2.乳製品との同時摂取による吸収性向上について
 β−クリプトキサンチン(乳化タイプ)は、温州みかん残さより抽出された温州みかん抽出物を乳化剤によって乳化した新商品です。このβ−クリプトキサンチン(乳化タイプ)の生体への吸収性は、等量のβ−クリプトキサンチンを含む温州みかんジュースよりも5倍以上優れていることがわかっていますが、他の食材との同時摂取によってどのような効果があるかは未知数でした。そこで、牛乳およびヨーグルト飲料とβ−クリプトキサンチン(乳化タイプ)の同時摂取による飲用試験を行いました。健康成人12名を対象として、β−クリプトキサンチン2.4mgと乳製品(牛乳、ヨーグルト)を同時に摂取し、摂取前と摂取7時間後の血清β−クリプトキサンチン量を分析しました。その結果、β−クリプトキサンチンと乳製品を同時に摂取することで、血液中へのβ−クリプトキサンチンの吸収量が、水と比べて牛乳では約1.9倍、ヨーグルト飲料では約1.6倍増加することがわかりました。

 また、小腸のモデル細胞であるCaco−2細胞を用いて試験を行った結果、牛乳由来の乳脂肪分にβ−クリプトキサンチンの吸収を増加させる効果が認められました。この増加効果は細胞に対して一定量以上の乳脂肪分を添加した場合に観察されました。通常カロテノイド類が吸収される際に作用していると考えられるSR−BI(※3)タンパク質の阻害剤を使用し、吸収を抑制した条件において、β−クリプトキサンチンと乳脂肪分を併用すると吸収量が低下しなかったことなどから、乳脂肪分は小腸においてβ−クリプトキサンチンの単純拡散による吸収促進作用があるのではないかと予測されます。なお、本成果に関しましては5月18日から20日まで東北大学宮城県)で開催される第66回日本栄養・食糧学会大会にて報告する予定であり、同大会におきましてトピックス賞に選定されております。



 *以下、リリース詳細は添付の関連資料を参照


※1:β−クリプトキサンチン(乳化タイプ)
 新商品のβ−クリプトキサンチン乳化タイプは、温州みかん搾汁残さから抽出した温州みかん抽出物を乳化剤を用いて水に溶解しやすいように調製した製品で、100g中にβ−クリプトキサンチン(フリー体換算)を40mg以上含有します。混合するだけで簡単に水に溶解できますので、あらゆる飲料・ドリンクに配合でき、さらに生体吸収性にも優れています。

※2:カロテノイド
 天然に存在する色素の一群の総称。

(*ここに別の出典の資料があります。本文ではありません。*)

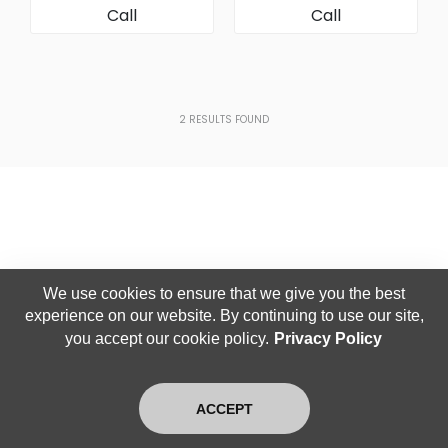
Call
Call
[Rear (Clip) Assembly]
Assembly]
2
RESULTS FOUND
We use cookies to ensure that we give you the best
experience on our website. By continuing to use our site,
you accept our cookie policy.
Privacy Policy
ACCEPT
Home
Search
Latest
Login
Exit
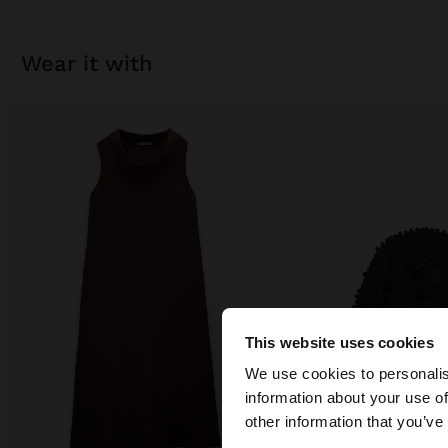
wear it with
This website uses cookies
hello
We use cookies to personalis
information about your use of
You are accessing t
other information that you’ve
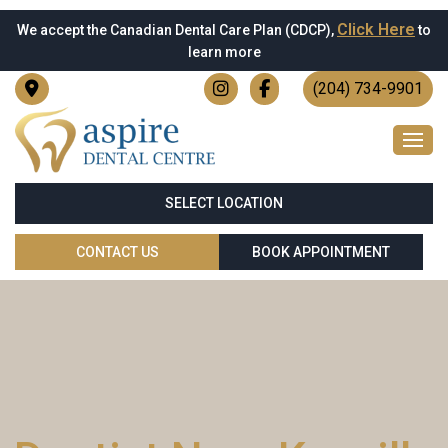
Click Here
We accept the Canadian Dental Care Plan (CDCP),
to
learn more
(204) 734-9901
SELECT LOCATION
CONTACT US
BOOK APPOINTMENT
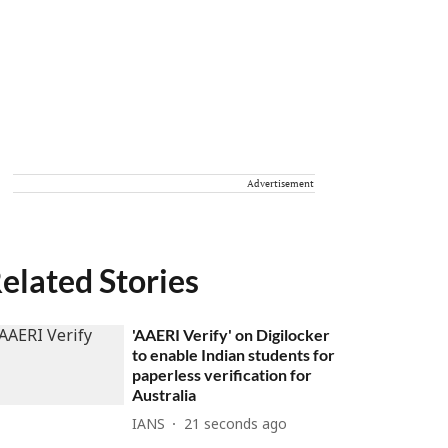
Advertisement
elated Stories
'AAERI Verify' on Digilocker
to enable Indian students for
paperless verification for
Australia
IANS
21 seconds ago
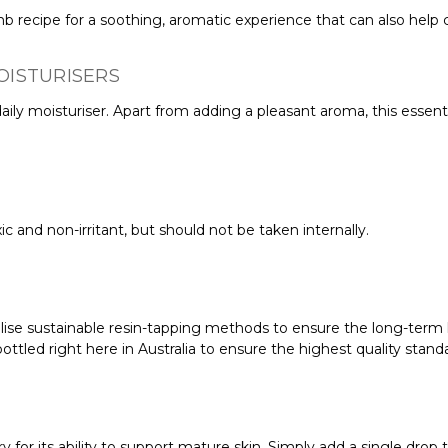
 recipe for a soothing, aromatic experience that can also help c
OISTURISERS
aily moisturiser. Apart from adding a pleasant aroma, this essent
c and non-irritant, but should not be taken internally.
ilise sustainable resin-tapping methods to ensure the long-term h
ttled right here in Australia to ensure the highest quality stand
 for its ability to support mature skin. Simply add a single drop to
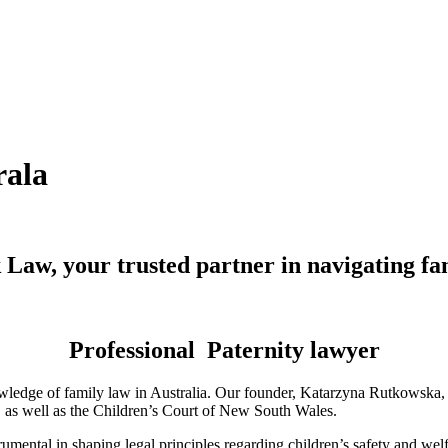
rala
Law, your trusted partner in navigating fa
Professional Paternity lawyer
ledge of family law in Australia. Our founder, Katarzyna Rutkowska, is
a, as well as the Children’s Court of New South Wales.
mental in shaping legal principles regarding children’s safety and wel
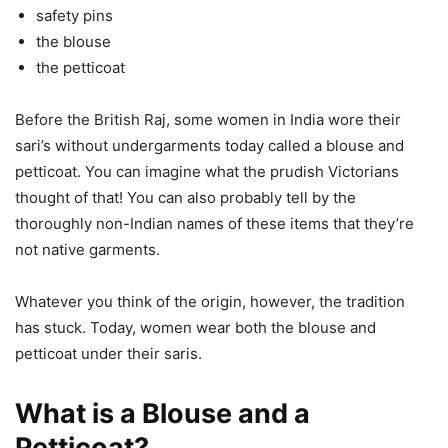
safety pins
the blouse
the petticoat
Before the British Raj, some women in India wore their
sari’s without undergarments today called a blouse and
petticoat. You can imagine what the prudish Victorians
thought of that! You can also probably tell by the
thoroughly non-Indian names of these items that they’re
not native garments.
Whatever you think of the origin, however, the tradition
has stuck. Today, women wear both the blouse and
petticoat under their saris.
What is a Blouse and a
Petticoat?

炭素数40からなる直鎖型の化合物で、非常に抗酸化作用が強い物質です。カロテノイドの一種であるβ−カロテン、β−クリプトキサンチンなどは摂取するとビタミンAへと変換されます。

※3:SR−BI(スカベンジャー受容体クラスBタイプI)
 約500個のアミノ酸がつながった膜貫通型のタンパク質。血液中のコレステロールの一部は、高密度リポタンパク質(HDL)として結合して血液中に存在しています(善玉コレステロール)。SR−BIは、コレステロールを高密度リポタンパク質(HDL)から細胞内に取り込む働きをするタンパク質として知られています。通常、カロテノイドもこの経路で取り込まれることが分かっています。